Last month, NCMS member, Automated Precision, Inc. (API) presented updates on a new “time spectral measurement interferometry” (TSMI) sensor technology to a technical team at Fleet Readiness Center East (FRCE) in Cherry Point, NC. As part of the Logistics Innovation Project (LIF), API is developing a semi-automated measuring system for non-destructive inspection (NDI) of turbine engine rotor compressor blades. The system incorporates several of API’s technologies, including their TSMI sensor (Next Generation Non-Destructive Sensing), capable of measuring parts without contact on the micron level, or down to millionths of a meter.
This system will be used to identify dimensional and cavitation-related issues, improving safety, quality, and overall efficiency of engine blade inspection.
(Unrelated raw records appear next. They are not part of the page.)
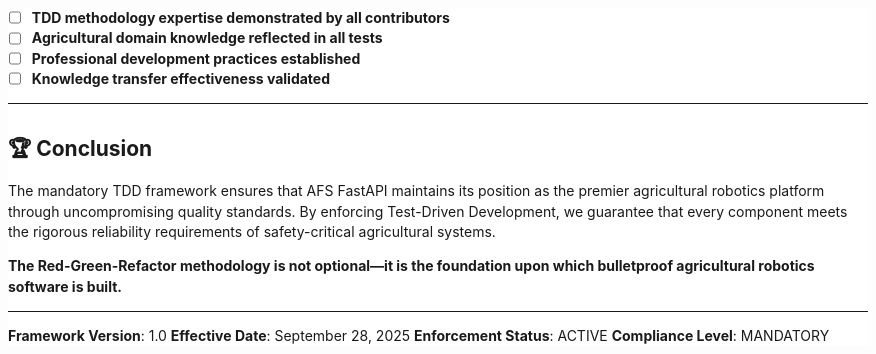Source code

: - [ ] **TDD methodology expertise demonstrated by all contributors**
- [ ] **Agricultural domain knowledge reflected in all tests**
- [ ] **Professional development practices established**
- [ ] **Knowledge transfer effectiveness validated**

---

## 🏆 Conclusion

The mandatory TDD framework ensures that AFS FastAPI maintains its position as the premier agricultural robotics platform through uncompromising quality standards. By enforcing Test-Driven Development, we guarantee that every component meets the rigorous reliability requirements of safety-critical agricultural systems.

**The Red-Green-Refactor methodology is not optional—it is the foundation upon which bulletproof agricultural robotics software is built.**

---

**Framework Version**: 1.0
**Effective Date**: September 28, 2025
**Enforcement Status**: ACTIVE
**Compliance Level**: MANDATORY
Using API’s new proprietary, cavitation sensing system to identify defects, and the 3D TSMI data to capture the precision dimensional and surface damage characteristics data, the system conducts advanced data analytics to determine whether a compressor blade is reusable and quantitatively defining the area of the blade that requires repair, or whether it should be scrapped.
According to Joe Bioty, President of API, this LIF is only the beginning of a larger effort. Using AI, machine learning, and “EDGE” data analytics, he foresees creating an automated methodology for inspecting any compressor blade. After the LIF, Bioty and Marcio Duffles of MDS Coating Technologies Corporation (MCT) plan to create a fully automated system that would incorporate robotics, machine vision, and API sensor technology to enhance speed and quality of inspection.